1. Tidak disiplin
Anda tidak disiplin dengan trading anda baik itu dari permodalan, maupun tekhnikal, selalu berganti-ganti indikator, berganti-ganti gaya bertrading. Yang perlu ditekankan bahwa Anda tidak akan pernah menemukan indikator maupun EA yang akan membuat anda profit terus menerus, tapi anda akan menemukan indikator paling mudah untuk dimengerti dan sesuai style yang menghasilkan lebih banyak profit dari pada lost..
2. Terlalu yakin
Saat anda membuka sebuah posisi dan anda terbius oleh indikator dan runing chart yang mengarah pada suatu trend sehingga anda mengabaikan SL dan yang terjadi anda floating karena harga berbalik arah setelah itu anda ragu akan ditutup dengan keadaan lose atau menunggu arah kembali.
3. Membohongi diri
Account anda mulai menderita setelah lost terus menerus tapi anda menganggap bahwa ini karena keadaan pasar yang tidak menentu bukan karena ada yang salah dengan gaya bertrading anda. Anda tidak mau mengakuinya karena anda merasa sudah banyak yang anda pelajari dan sudah bertrading lama
anda merasa sudah expert terutama didepan treder lain.
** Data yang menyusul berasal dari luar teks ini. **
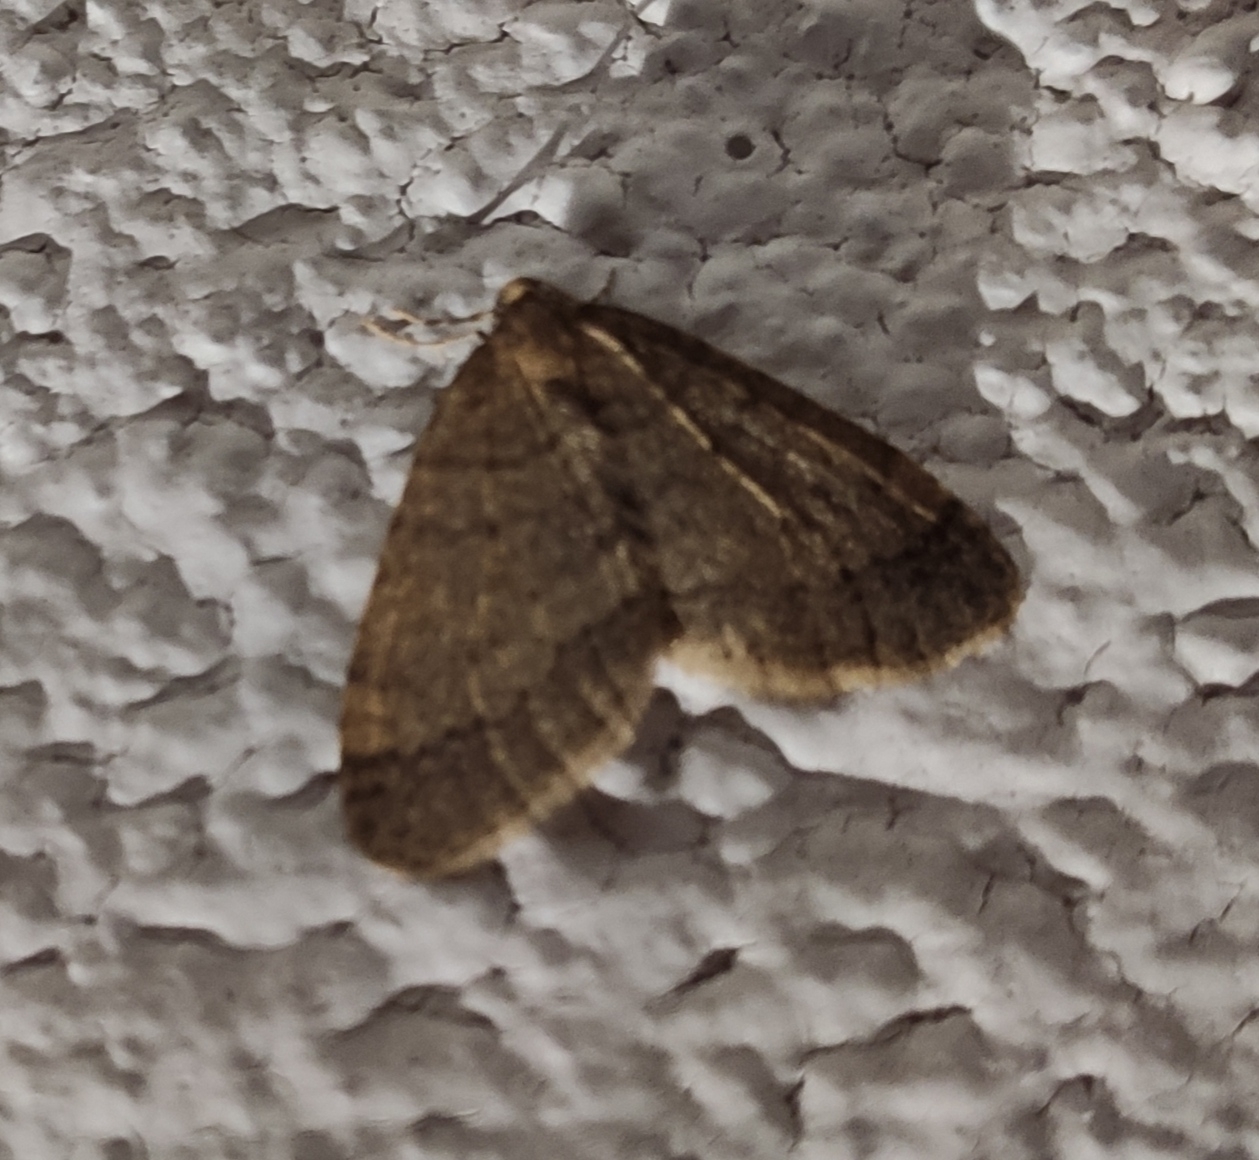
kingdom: Animalia
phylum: Arthropoda
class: Insecta
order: Lepidoptera
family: Geometridae
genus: Operophtera
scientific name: Operophtera brumata
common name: Winter moth
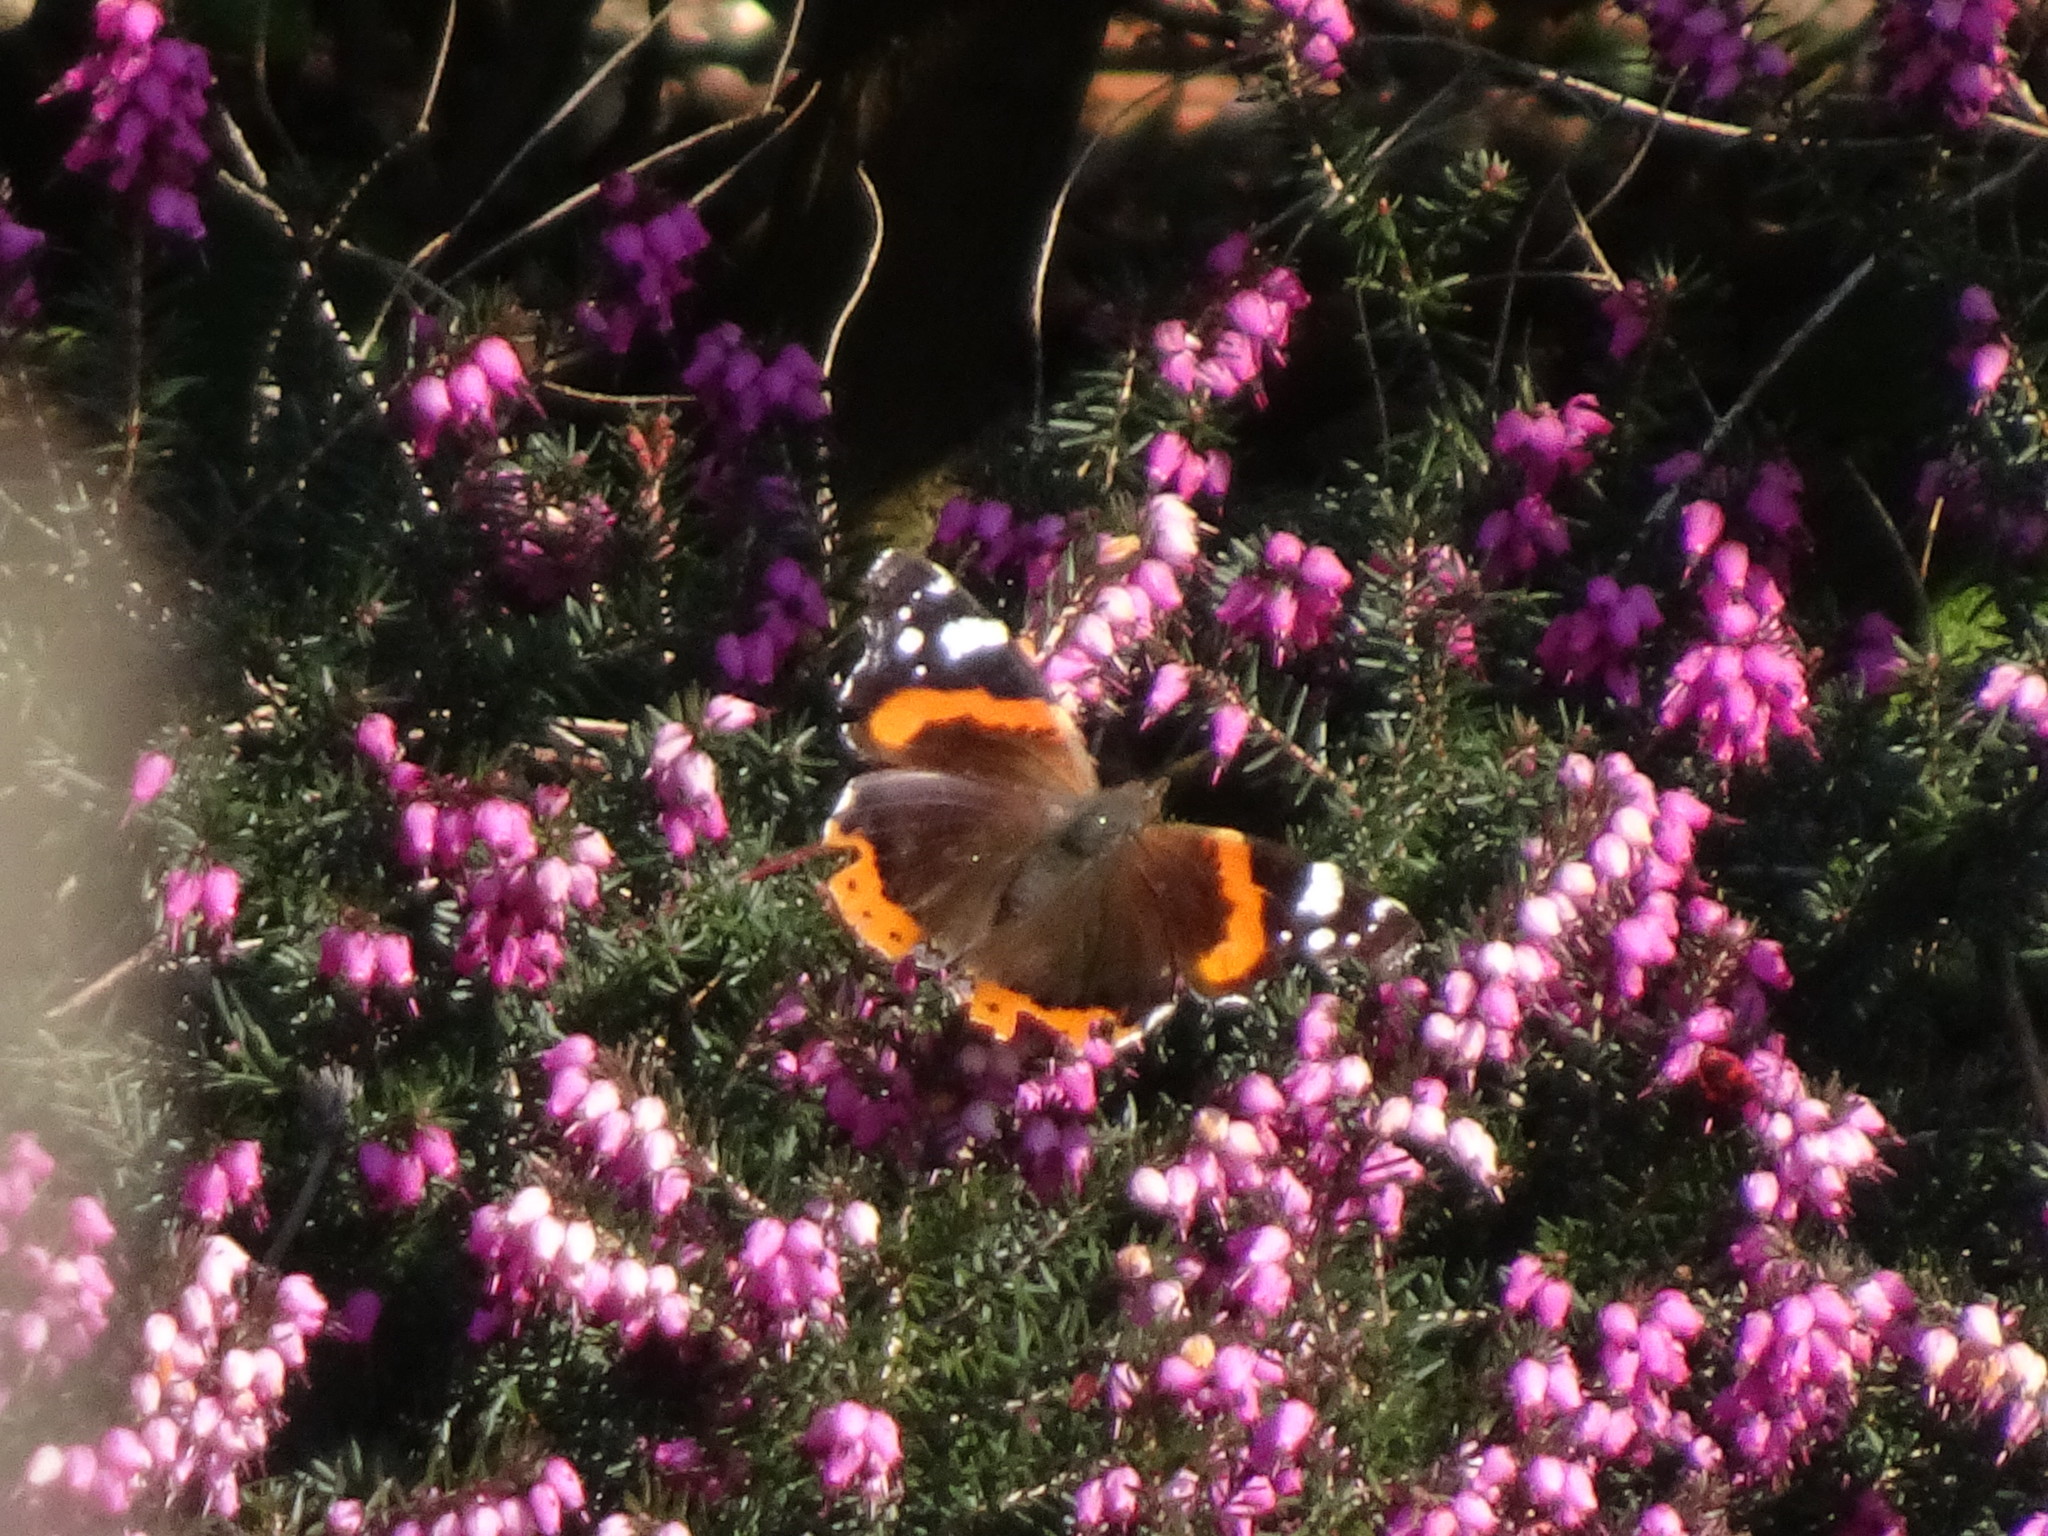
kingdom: Animalia
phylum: Arthropoda
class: Insecta
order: Lepidoptera
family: Nymphalidae
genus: Vanessa
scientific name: Vanessa atalanta
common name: Red admiral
4. Tidak Bertanggung Jawab
order anda asal-asalan, tidak tau kenapa open pada posisi itu, dan kenapa exit, dan kenapa harus menunggu , dll. Anda order tidak berdasarkan analisa yang baik bukan berdasarkan data-data yang sudah ada cuma kira-kira.
5. Tidak Mengenali diri sendiri
Sampai detik ini pun anda belum memposisikan sebagai treder jenis apa anda? scalper, dayly, atau swinger.